• _Task directions_
Below are records; reproduce exactly the lines from the first through the one containing "olmadığını test etmenin".

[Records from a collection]
Content starts
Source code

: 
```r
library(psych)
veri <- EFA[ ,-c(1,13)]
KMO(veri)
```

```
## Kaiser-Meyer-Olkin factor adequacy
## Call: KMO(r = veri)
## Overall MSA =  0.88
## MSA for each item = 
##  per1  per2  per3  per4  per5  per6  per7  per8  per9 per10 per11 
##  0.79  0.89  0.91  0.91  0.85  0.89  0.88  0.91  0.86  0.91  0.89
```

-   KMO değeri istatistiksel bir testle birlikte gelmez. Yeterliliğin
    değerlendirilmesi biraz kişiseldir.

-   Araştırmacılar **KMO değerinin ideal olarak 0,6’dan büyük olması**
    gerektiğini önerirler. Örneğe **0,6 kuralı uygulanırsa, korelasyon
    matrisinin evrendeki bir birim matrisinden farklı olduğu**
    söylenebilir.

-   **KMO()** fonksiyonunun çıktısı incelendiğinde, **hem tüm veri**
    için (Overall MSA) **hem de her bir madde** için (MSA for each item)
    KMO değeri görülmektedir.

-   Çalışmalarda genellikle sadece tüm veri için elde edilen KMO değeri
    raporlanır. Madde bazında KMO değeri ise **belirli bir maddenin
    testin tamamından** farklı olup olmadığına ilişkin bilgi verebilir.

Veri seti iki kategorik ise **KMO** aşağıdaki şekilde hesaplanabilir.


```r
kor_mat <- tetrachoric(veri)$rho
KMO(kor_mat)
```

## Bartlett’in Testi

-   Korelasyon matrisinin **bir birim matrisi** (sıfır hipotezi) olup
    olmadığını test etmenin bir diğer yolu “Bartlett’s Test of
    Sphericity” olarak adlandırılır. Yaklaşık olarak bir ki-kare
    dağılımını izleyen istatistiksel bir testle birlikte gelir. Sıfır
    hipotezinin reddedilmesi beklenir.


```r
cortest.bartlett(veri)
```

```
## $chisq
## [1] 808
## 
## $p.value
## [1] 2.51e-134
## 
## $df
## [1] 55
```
Content ends
• _Answer box_
Source code

: 
```r
library(psych)
veri <- EFA[ ,-c(1,13)]
KMO(veri)
```

```
## Kaiser-Meyer-Olkin factor adequacy
## Call: KMO(r = veri)
## Overall MSA =  0.88
## MSA for each item = 
##  per1  per2  per3  per4  per5  per6  per7  per8  per9 per10 per11 
##  0.79  0.89  0.91  0.91  0.85  0.89  0.88  0.91  0.86  0.91  0.89
```

-   KMO değeri istatistiksel bir testle birlikte gelmez. Yeterliliğin
    değerlendirilmesi biraz kişiseldir.

-   Araştırmacılar **KMO değerinin ideal olarak 0,6’dan büyük olması**
    gerektiğini önerirler. Örneğe **0,6 kuralı uygulanırsa, korelasyon
    matrisinin evrendeki bir birim matrisinden farklı olduğu**
    söylenebilir.

-   **KMO()** fonksiyonunun çıktısı incelendiğinde, **hem tüm veri**
    için (Overall MSA) **hem de her bir madde** için (MSA for each item)
    KMO değeri görülmektedir.

-   Çalışmalarda genellikle sadece tüm veri için elde edilen KMO değeri
    raporlanır. Madde bazında KMO değeri ise **belirli bir maddenin
    testin tamamından** farklı olup olmadığına ilişkin bilgi verebilir.

Veri seti iki kategorik ise **KMO** aşağıdaki şekilde hesaplanabilir.


```r
kor_mat <- tetrachoric(veri)$rho
KMO(kor_mat)
```

## Bartlett’in Testi

-   Korelasyon matrisinin **bir birim matrisi** (sıfır hipotezi) olup
    olmadığını test etmenin bir diğer yolu “Bartlett’s Test of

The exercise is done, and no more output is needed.